=== ARBEITSAUFTRÄGE ===
- a) Gib aus dem Text über Berlusconi den Abschnitt Wort für Wort wieder, der bei den Worten "Berlusconi will zurück" anfängt und nach den Worten "römischen Palazzo verließen." aufhört.
- b) Nenne alle Bezeichnungen außer Pronomen, mit denen der Text über Berlusconi diesen Politiker benennt, die Überschrift eingeschlossen.
- c) Führe den Text über Berlusconis Rückkehrpläne im Anschluss an seinen letzten Satz weiter.

=== LESETEXT ===
◆ ◆ ◆ ◆ ◆
Berlusconi will zurück – Italien zahlt bereits dafür.

Rom - Als sie um die Zeit des Abendessens auseinandergingen, die Großfürsten der Partei, da dachten sie, sie hätten ihren Gründervater überzeugt. Es wäre besser, hatten sie ihm in stundenlanger Diskussion auseinandergesetzt, er, der Hochverdienstvolle, würde seinen Platz räumen und die Wahl eines Nachfolgers zulassen. „Gut, alles klar, morgen machen wir die Sache fertig“, hatte ihnen Silvio Berlusconi noch zugerufen, als sie seinen noblen römischen Palazzo verließen.
◆ ◆ ◆ ◆ ◆
=== ANGEZEIGTE DATEN ===
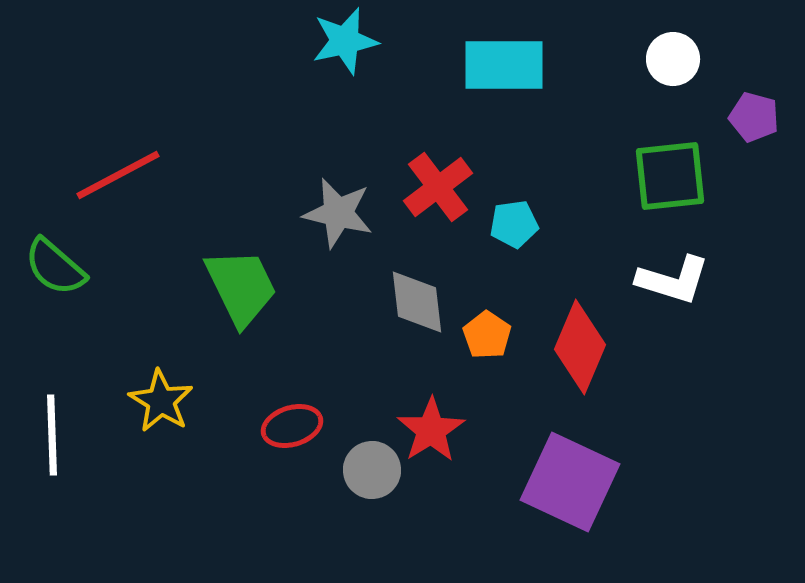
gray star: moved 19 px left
◆ ◆ ◆ ◆ ◆
=== LÖSUNGEN ===
- a)
Berlusconi will zurück – Italien zahlt bereits dafür.

Rom - Als sie um die Zeit des Abendessens auseinandergingen, die Großfürsten der Partei, da dachten sie, sie hätten ihren Gründervater überzeugt. Es wäre besser, hatten sie ihm in stundenlanger Diskussion auseinandergesetzt, er, der Hochverdienstvolle, würde seinen Platz räumen und die Wahl eines Nachfolgers zulassen. „Gut, alles klar, morgen machen wir die Sache fertig“, hatte ihnen Silvio Berlusconi noch zugerufen, als sie seinen noblen römischen Palazzo verließen.

- b) Berlusconi; ihren Gründervater; der Hochverdienstvolle; Silvio Berlusconi

- c)
Zweieinhalb Stunden später war alles anders. Kurz vor Mitternacht lasen Partei und Welt auf Berlusconis Facebook-Seite einen Wutausbruch. Gereizt durch eine Agenturmeldung, er habe während der Diskussion schmollend gesagt: „Ich kandidiere nicht, weil ihr mich eh nicht wollt“, fegte Berlusconi gleich das gesamte Spiel vom Tisch. „Wahr ist: Ich bin umringt von Forderungen, die Führung der Partei schnellstmöglich wieder zu übernehmen. Das Land steht am Abgrund.“ Seine Truppen im Parlament bekamen Anweisung, sich zu enthalten in den beiden Vertrauensabstimmungen, die Mario Montis Regierung angesetzt hatte. Berlusconi hat damit der vor einem Jahr eingesetzten „Techniker“-Regierung seine Unterstützung entzogen. Seine Fraktion aber ist die größte; wenn sie nicht mitspielt, kann Monti einpacken.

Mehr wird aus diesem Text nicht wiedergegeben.